June 01, 2002
Meetings & Conventions: Newsline newsline.gif (8042 bytes)   DOES THE LUXURY CHAIN RISK OVEREXPOSURE?
Ritz-Carlton Grows in U.S.
Simon F. Cooper When Simon F. Cooper became president and COO of the Ritz-Carlton Hotel Co. in February 2001, the chain was enjoying a domestic building boom that continues today. The Atlanta-based firm plans to open five properties in the next 12 months. M&C talked to Cooper, who works in Washington, D.C., about the brand’s long-term plans.

M&C: A number of Ritz- Carltons are opening in the next 12 months. Is the brand in danger of overexposure?

Cooper: We are increasing our inventory, but the markets we are moving into, like New York City and Boston, have been underserved by us for ages. Our focus is getting into key cities and resort destinations where luxury travelers continue to go.

M&C: Will you continue to expand at the same pace?

Cooper: We will be focusing more internationally, especially on Europe. Frankly, Europe is the toughest market to crack, because it is a mature market. But we intend to do it.

As far as the United States goes, the number of cities we can develop in starts to get limited. We are less limited in terms of resorts, which are destination-driven.

M&C: How difficult has it been to overcome perception and sell luxury in a soft economy?

Cooper: There is a perception issue, but we focus our efforts on what the person will get out of staying with us.

One of our major clients just had this same issue with her senior leadership. She held a presentation to explain her choice and said, yes, she could go somewhere cheaper. But she would have to take six more people along to help pull off the meeting.

M&C: Ritz properties in San Juan and New Orleans, and new constructions in Coconut Grove, Fla., and South Beach, Fla., have run into financial problems. Why is this, and how does it affect the brand?

Cooper: It affects our reputation, no doubt about it; people hear the name Ritz- Carlton, but they don’t know the details. In the case of San Juan, of the $11 million the owners were short when they went into Chapter 11, $9 million was lost by them in the casino they were operating. New Orleans was a technical bankruptcy. The owner filed bankruptcy so he could get the attention of the contractor with whom he was having a dispute.

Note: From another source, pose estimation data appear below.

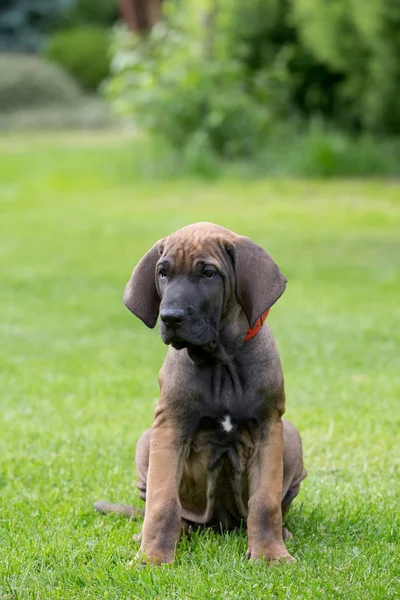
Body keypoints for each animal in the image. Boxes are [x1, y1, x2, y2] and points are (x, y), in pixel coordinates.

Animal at [97, 223, 306, 564]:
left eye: (208, 273)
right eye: (162, 273)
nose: (170, 317)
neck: (220, 360)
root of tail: (219, 524)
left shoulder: (269, 428)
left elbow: (265, 503)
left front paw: (271, 556)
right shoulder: (170, 426)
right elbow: (161, 503)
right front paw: (152, 558)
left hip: (291, 436)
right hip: (146, 441)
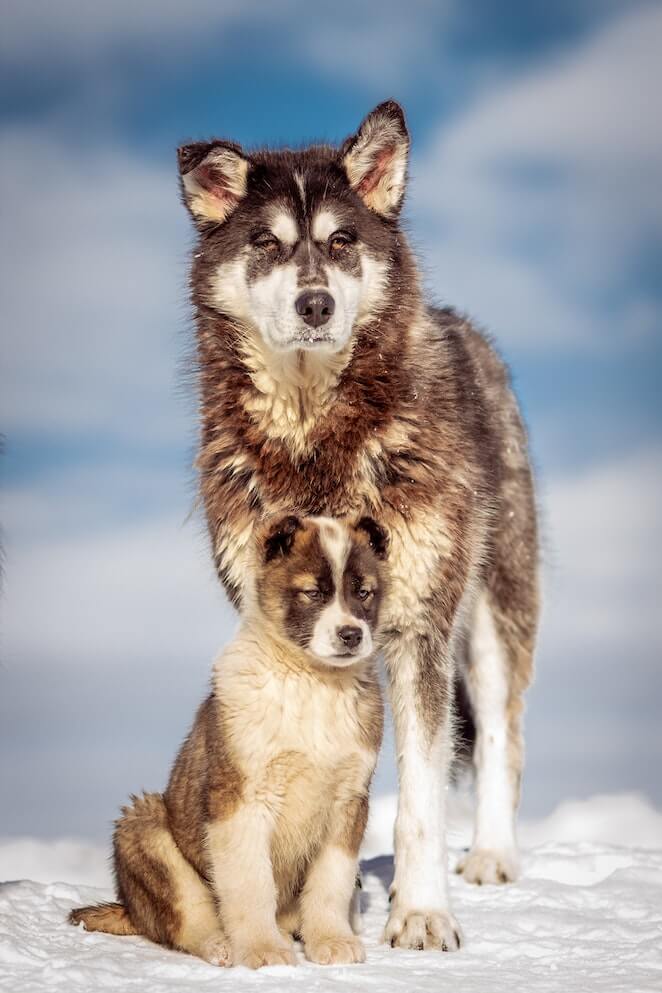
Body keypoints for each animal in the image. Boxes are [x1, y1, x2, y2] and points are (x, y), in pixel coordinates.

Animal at [68, 516, 390, 964]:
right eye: (312, 593)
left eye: (364, 593)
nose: (351, 634)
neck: (311, 683)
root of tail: (132, 910)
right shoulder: (240, 799)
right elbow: (250, 882)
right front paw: (261, 949)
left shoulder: (347, 802)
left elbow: (332, 881)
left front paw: (331, 940)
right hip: (144, 825)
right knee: (189, 917)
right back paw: (224, 945)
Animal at [175, 102, 540, 952]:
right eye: (266, 242)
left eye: (342, 240)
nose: (316, 304)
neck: (318, 436)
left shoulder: (417, 626)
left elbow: (422, 797)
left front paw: (422, 913)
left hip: (490, 612)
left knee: (501, 739)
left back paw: (492, 856)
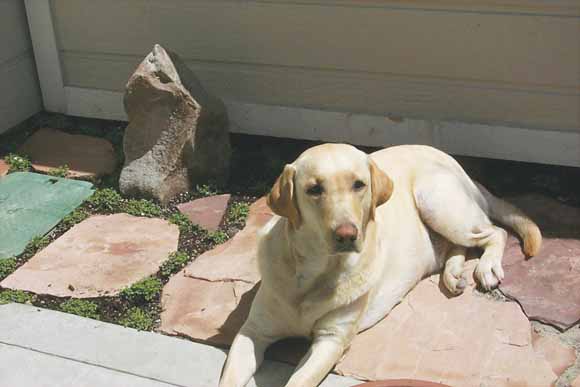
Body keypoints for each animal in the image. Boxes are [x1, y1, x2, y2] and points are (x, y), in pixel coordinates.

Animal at [218, 145, 540, 387]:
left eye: (359, 185)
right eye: (314, 189)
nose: (347, 234)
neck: (313, 272)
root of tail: (459, 167)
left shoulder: (331, 341)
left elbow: (298, 381)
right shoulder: (253, 331)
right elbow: (229, 378)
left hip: (436, 200)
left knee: (494, 233)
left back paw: (486, 268)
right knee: (457, 245)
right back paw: (452, 275)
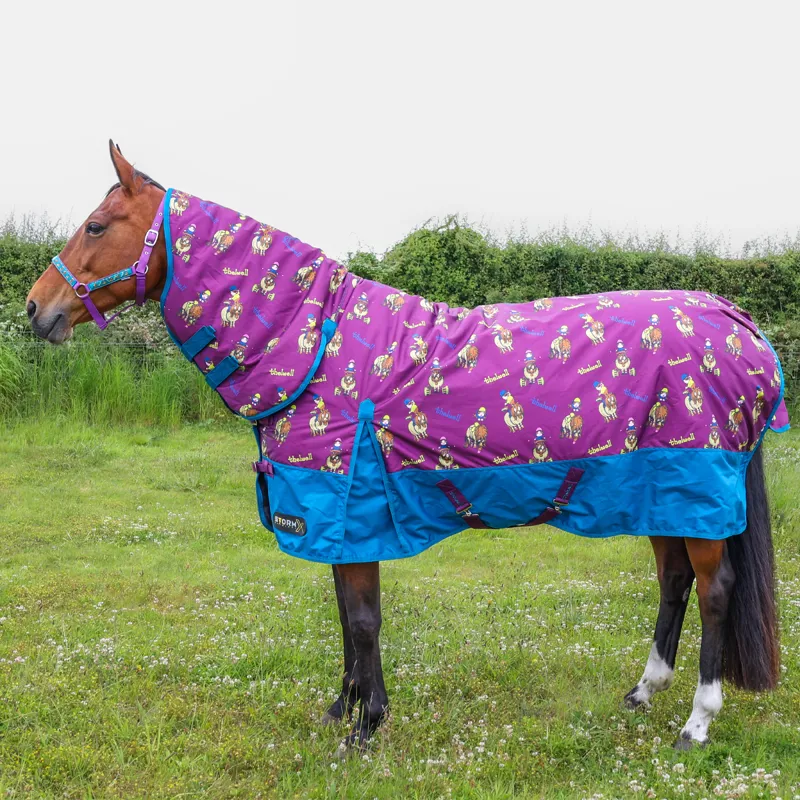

In South Beach, the contractor withdrew after he ran into cost overruns and could not complete the project for the fixed price. We are going to stick with it. And Coconut Grove will open in September.

M&C: With so many openings, is it difficult to find qualified staff?

Cooper: We have no challenges finding staff who have minimal guest contact. The toughest thing is finding leaders who know our culture and way of doing things.

M&C: What stamp do you want to leave on the brand?

Cooper: My stamp is going to be creating a sustainable organization for growth. If when I leave people say, “Boy, he is leaving a great team behind,” then that, to me, would be fine.